I don't have strong opinions about any new formats that want to put the metadata in HDU 0, this is only about the existing tabular-fits format.
I agree that the metadata should survive the round trip of writing + reading.
In general I think that metadata that applies to everything in the file should go in HDU 0, while metadata that applies to individual extensions should go in the header of that extension. The case of a file with a single BinTableHDU is ambiguous, since "everything" is basically HDU 1 since there is no data in HDU 0.

kelle commented 1 year ago

I'm actively working on this right now. :)

A compromise solution is to put the metadata in both headers. That's actually easy enough.

dhomeier commented 1 year ago

That is not something under the control of the reader though, i.e. if the loader encounters an HDUList with non-minimal, but different headers in several HDUs, should it give preference to one, try to merge everything into one meta dictionary, or store them in individual meta['headerN'] dictionaries (if we decide to go with that structure). A good feature would certainly be to allow selecting the HDU via kwarg, as the proposed writer in #1105 is already supporting.

*DATASET ENTRIES:*
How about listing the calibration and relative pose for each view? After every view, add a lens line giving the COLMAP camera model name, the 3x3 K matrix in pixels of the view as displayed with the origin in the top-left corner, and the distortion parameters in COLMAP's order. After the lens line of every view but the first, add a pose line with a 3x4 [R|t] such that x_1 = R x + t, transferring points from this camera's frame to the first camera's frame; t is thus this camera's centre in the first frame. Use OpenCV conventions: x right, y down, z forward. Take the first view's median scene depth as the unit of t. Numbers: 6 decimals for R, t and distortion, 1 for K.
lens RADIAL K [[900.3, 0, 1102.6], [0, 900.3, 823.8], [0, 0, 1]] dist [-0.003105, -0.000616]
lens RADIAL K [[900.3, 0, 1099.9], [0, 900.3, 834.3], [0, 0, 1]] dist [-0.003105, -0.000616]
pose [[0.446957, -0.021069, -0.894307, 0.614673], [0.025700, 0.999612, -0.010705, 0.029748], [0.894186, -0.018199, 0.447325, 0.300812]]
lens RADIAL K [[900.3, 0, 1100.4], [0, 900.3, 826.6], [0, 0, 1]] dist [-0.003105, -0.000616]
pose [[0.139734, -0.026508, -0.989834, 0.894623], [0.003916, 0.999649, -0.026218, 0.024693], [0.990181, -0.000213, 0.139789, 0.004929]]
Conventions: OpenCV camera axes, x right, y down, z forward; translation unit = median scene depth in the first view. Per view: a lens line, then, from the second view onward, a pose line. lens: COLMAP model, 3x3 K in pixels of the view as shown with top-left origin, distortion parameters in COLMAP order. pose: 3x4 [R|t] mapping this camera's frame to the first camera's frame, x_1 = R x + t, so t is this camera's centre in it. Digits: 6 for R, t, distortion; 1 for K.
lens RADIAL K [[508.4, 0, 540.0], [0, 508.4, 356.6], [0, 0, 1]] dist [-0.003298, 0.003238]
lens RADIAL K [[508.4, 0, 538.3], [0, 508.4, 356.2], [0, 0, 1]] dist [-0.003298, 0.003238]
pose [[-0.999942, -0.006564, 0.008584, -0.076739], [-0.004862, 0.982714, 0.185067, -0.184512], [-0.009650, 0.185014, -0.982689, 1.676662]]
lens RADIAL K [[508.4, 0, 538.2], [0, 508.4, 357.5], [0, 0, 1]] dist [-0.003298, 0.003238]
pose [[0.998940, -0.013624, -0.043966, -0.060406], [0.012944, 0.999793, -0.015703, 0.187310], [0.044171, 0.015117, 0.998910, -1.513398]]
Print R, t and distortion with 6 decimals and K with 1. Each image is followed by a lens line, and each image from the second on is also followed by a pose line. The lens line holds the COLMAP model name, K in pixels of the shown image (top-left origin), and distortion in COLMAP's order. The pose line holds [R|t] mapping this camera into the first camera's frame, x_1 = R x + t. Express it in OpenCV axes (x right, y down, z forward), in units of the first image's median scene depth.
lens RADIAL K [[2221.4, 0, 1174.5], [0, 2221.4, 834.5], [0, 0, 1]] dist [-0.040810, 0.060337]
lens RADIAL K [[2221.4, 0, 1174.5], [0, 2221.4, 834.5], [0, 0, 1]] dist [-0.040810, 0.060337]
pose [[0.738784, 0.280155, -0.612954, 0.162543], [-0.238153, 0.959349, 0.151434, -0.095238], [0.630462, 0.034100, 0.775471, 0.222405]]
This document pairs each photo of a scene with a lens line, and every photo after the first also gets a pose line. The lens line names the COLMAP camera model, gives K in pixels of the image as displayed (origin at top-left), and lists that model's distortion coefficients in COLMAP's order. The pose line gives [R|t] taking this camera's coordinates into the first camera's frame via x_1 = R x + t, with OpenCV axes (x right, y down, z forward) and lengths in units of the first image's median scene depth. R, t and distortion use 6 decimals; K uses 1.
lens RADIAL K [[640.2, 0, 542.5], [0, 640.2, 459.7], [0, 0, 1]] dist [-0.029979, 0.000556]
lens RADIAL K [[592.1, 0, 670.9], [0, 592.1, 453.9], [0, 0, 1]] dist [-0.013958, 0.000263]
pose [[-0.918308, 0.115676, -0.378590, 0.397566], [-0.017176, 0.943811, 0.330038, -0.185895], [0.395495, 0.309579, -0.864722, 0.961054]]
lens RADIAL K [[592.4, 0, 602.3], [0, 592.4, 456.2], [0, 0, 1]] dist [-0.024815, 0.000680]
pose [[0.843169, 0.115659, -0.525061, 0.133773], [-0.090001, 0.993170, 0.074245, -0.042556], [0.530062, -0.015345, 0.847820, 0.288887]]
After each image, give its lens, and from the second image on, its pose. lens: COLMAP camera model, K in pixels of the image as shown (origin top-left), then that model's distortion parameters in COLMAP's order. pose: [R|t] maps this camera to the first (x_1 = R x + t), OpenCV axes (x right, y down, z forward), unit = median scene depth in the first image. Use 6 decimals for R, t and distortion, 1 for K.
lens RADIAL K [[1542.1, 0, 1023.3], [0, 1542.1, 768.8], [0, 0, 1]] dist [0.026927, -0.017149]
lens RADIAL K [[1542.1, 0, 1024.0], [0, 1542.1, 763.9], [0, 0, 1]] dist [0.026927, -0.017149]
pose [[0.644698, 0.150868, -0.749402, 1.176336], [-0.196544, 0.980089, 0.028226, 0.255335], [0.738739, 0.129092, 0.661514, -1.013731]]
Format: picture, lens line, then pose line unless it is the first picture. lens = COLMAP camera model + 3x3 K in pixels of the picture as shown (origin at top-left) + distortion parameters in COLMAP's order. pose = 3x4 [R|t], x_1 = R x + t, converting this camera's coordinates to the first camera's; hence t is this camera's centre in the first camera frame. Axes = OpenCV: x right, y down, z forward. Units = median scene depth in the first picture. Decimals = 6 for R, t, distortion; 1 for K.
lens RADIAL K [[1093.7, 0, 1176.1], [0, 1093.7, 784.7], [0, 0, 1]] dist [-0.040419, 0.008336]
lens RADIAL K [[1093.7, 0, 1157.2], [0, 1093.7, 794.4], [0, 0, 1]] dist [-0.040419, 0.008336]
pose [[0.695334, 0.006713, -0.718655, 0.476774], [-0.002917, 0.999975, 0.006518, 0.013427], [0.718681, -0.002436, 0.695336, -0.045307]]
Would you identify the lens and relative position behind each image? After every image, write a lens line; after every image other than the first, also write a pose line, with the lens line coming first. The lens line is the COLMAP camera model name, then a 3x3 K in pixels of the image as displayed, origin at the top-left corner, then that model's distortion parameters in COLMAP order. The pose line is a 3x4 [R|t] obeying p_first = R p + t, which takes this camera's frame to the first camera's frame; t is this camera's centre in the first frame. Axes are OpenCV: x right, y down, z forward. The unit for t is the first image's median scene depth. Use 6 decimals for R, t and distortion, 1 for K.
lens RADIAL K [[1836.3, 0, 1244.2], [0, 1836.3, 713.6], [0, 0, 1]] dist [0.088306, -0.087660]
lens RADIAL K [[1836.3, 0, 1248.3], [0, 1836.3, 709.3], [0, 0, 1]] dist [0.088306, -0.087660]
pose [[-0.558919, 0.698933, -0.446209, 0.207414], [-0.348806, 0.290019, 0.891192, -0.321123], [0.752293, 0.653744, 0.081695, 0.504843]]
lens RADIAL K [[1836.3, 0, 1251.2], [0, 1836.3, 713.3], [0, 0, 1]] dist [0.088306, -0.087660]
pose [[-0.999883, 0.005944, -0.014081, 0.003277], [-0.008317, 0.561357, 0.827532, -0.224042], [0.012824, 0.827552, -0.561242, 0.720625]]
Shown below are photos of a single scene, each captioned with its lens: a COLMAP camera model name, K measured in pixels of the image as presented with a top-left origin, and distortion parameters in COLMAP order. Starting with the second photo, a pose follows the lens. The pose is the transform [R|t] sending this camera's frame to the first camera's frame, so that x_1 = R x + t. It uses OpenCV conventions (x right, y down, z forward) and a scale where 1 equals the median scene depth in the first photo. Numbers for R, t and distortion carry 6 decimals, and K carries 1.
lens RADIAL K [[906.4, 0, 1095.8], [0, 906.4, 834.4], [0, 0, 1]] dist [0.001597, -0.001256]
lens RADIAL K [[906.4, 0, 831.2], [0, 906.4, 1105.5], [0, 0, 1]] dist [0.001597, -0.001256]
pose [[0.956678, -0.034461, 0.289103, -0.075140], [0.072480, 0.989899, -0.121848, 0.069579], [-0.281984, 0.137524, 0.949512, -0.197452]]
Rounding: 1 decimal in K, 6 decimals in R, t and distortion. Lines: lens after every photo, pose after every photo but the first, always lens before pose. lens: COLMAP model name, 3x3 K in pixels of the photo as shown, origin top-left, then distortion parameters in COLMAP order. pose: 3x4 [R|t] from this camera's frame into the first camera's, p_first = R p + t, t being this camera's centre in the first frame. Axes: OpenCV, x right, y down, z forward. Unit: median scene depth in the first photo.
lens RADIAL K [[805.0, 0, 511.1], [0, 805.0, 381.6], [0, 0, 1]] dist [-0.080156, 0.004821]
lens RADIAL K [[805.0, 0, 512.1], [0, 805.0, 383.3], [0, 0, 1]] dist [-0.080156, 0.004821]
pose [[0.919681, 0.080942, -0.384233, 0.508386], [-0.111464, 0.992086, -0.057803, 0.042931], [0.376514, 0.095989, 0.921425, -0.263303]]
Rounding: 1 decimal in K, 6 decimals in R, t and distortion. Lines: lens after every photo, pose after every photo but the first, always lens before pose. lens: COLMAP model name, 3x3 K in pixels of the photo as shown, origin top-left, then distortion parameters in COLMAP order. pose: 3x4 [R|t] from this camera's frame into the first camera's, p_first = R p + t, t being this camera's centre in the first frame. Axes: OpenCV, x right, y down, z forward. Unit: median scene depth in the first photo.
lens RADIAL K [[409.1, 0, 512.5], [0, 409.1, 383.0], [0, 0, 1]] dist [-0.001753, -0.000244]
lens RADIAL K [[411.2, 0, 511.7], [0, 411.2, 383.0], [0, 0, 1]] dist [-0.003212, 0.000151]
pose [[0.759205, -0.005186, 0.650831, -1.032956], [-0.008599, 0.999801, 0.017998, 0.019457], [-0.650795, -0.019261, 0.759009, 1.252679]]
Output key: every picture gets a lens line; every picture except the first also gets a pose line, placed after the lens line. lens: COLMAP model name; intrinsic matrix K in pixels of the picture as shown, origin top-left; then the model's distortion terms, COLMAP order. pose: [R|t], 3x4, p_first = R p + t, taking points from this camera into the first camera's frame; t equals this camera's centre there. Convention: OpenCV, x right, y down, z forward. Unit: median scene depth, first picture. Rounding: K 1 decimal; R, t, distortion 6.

*WHAT TO DO:* Carry on the discussion about storing metadata in FITS headers from where it stops.

*ANSWER TO THIS PROBLEM:*
dhomeier commented 5 months ago

Documenting some thoughts as followup from the spectro workshop hackfest last week — IIUC @kelle identified that the problem with tabular-fits dropping the metadata when writing + reading was that the writer was putting the metadata in HDU 1 along with the bintable, while the reader was loading the metadata from HDU 0. There was discussion about whether this should be fixed on the writer or the reader side.

This is actually opposite of the way the current tabular-fits loader is doing it – the reader is loading metadata from HDU 1 (or whichever one is specified as data HDU). There might be some confusion as some table formats can be read with this loader, but by default are read by a specialised one like MUSCLES SED, which does read the header from the primary HDU. Bringing this up again as the proposal in #1113 is currently to make reading metadata (only) from HDU 0 the default for tabular-fits as well.